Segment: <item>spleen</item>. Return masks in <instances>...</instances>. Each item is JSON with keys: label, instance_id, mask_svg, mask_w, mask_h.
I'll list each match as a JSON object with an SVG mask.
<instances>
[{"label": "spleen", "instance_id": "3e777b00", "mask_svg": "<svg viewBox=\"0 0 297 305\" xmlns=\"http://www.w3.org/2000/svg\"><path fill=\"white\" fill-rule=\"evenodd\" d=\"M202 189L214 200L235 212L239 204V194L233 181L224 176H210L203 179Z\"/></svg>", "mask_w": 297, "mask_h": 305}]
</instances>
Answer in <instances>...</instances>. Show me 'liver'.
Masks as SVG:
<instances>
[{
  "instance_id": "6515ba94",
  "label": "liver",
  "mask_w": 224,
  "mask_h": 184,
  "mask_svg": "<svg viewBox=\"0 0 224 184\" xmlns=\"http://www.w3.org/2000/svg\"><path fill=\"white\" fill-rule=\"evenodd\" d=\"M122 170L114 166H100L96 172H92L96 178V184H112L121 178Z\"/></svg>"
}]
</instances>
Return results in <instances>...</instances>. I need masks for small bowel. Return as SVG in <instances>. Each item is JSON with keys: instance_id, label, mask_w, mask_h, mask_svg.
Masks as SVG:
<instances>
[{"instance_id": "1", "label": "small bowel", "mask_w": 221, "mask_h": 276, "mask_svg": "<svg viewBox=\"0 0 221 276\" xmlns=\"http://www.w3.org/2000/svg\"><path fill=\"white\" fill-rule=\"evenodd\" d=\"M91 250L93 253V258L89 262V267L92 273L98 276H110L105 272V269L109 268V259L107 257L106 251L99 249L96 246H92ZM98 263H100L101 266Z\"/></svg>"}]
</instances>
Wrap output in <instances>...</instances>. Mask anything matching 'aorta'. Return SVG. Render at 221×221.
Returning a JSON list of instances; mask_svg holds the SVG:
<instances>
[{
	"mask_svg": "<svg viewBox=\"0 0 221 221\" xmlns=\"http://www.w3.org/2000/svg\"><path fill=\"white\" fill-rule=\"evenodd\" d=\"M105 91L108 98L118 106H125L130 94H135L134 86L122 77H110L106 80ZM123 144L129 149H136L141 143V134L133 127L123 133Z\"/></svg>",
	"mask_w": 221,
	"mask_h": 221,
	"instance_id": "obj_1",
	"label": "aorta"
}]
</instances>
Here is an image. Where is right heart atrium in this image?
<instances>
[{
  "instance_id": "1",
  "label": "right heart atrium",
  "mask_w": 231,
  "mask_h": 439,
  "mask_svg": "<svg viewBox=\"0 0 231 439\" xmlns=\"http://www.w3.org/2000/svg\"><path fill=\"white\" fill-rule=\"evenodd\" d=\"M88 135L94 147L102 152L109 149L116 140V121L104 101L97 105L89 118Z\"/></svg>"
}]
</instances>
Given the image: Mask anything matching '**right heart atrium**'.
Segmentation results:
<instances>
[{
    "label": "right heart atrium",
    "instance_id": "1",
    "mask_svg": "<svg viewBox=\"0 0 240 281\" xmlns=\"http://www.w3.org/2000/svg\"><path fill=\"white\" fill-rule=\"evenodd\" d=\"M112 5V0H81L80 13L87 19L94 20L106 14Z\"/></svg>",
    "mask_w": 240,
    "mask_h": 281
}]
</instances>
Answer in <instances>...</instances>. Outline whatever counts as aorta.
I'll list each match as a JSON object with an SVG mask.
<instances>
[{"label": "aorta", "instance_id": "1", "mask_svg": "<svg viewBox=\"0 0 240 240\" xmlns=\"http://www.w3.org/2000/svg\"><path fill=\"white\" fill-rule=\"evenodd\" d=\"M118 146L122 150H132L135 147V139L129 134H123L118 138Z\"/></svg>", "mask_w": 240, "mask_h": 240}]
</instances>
------------------------
TASK INSTRUCTIONS:
Copy out all of the entries above, putting "Reply in" in place of each "Answer in" and changing nothing else.

ANSWER TO THIS PROBLEM:
Segment: <item>spleen</item>. Return masks in <instances>...</instances>. Each item is JSON with keys: label, instance_id, mask_svg, mask_w, mask_h.
I'll list each match as a JSON object with an SVG mask.
<instances>
[{"label": "spleen", "instance_id": "3e777b00", "mask_svg": "<svg viewBox=\"0 0 297 305\" xmlns=\"http://www.w3.org/2000/svg\"><path fill=\"white\" fill-rule=\"evenodd\" d=\"M202 189L214 200L235 212L239 204V194L233 181L224 176H210L203 179Z\"/></svg>", "mask_w": 297, "mask_h": 305}]
</instances>
Reply in <instances>...</instances>. Show me 'liver'.
Masks as SVG:
<instances>
[{
  "instance_id": "6515ba94",
  "label": "liver",
  "mask_w": 224,
  "mask_h": 184,
  "mask_svg": "<svg viewBox=\"0 0 224 184\" xmlns=\"http://www.w3.org/2000/svg\"><path fill=\"white\" fill-rule=\"evenodd\" d=\"M122 170L114 166H100L96 172H92L96 178V184H112L121 178Z\"/></svg>"
}]
</instances>
Return results in <instances>...</instances>. I need masks for small bowel. Return as SVG in <instances>. Each item is JSON with keys: instance_id, label, mask_w, mask_h, mask_svg.
Masks as SVG:
<instances>
[{"instance_id": "1", "label": "small bowel", "mask_w": 221, "mask_h": 276, "mask_svg": "<svg viewBox=\"0 0 221 276\" xmlns=\"http://www.w3.org/2000/svg\"><path fill=\"white\" fill-rule=\"evenodd\" d=\"M91 250L93 253V258L89 262V267L92 273L98 276H110L105 272V269L109 268V259L107 257L106 251L99 249L96 246H92ZM98 263H100L101 266Z\"/></svg>"}]
</instances>
Wrap output in <instances>...</instances>. Mask anything matching 'aorta'. Return SVG. Render at 221×221.
Returning a JSON list of instances; mask_svg holds the SVG:
<instances>
[{
	"mask_svg": "<svg viewBox=\"0 0 221 221\" xmlns=\"http://www.w3.org/2000/svg\"><path fill=\"white\" fill-rule=\"evenodd\" d=\"M105 91L108 98L118 106H125L130 94H135L134 86L122 77H110L106 80ZM123 144L129 149H136L141 143V134L133 127L123 133Z\"/></svg>",
	"mask_w": 221,
	"mask_h": 221,
	"instance_id": "obj_1",
	"label": "aorta"
}]
</instances>
Here is an image. Where is right heart atrium in this image?
<instances>
[{
  "instance_id": "1",
  "label": "right heart atrium",
  "mask_w": 231,
  "mask_h": 439,
  "mask_svg": "<svg viewBox=\"0 0 231 439\" xmlns=\"http://www.w3.org/2000/svg\"><path fill=\"white\" fill-rule=\"evenodd\" d=\"M88 135L94 147L102 152L109 149L116 140V121L104 101L97 105L89 118Z\"/></svg>"
}]
</instances>
Given the image: Mask anything matching '**right heart atrium**'.
Segmentation results:
<instances>
[{
    "label": "right heart atrium",
    "instance_id": "1",
    "mask_svg": "<svg viewBox=\"0 0 240 281\" xmlns=\"http://www.w3.org/2000/svg\"><path fill=\"white\" fill-rule=\"evenodd\" d=\"M112 5V0H81L80 13L87 19L94 20L106 14Z\"/></svg>",
    "mask_w": 240,
    "mask_h": 281
}]
</instances>
Reply in <instances>...</instances>. Outline whatever counts as aorta.
I'll list each match as a JSON object with an SVG mask.
<instances>
[{"label": "aorta", "instance_id": "1", "mask_svg": "<svg viewBox=\"0 0 240 240\" xmlns=\"http://www.w3.org/2000/svg\"><path fill=\"white\" fill-rule=\"evenodd\" d=\"M118 146L122 150H132L135 147V139L129 134H123L118 138Z\"/></svg>", "mask_w": 240, "mask_h": 240}]
</instances>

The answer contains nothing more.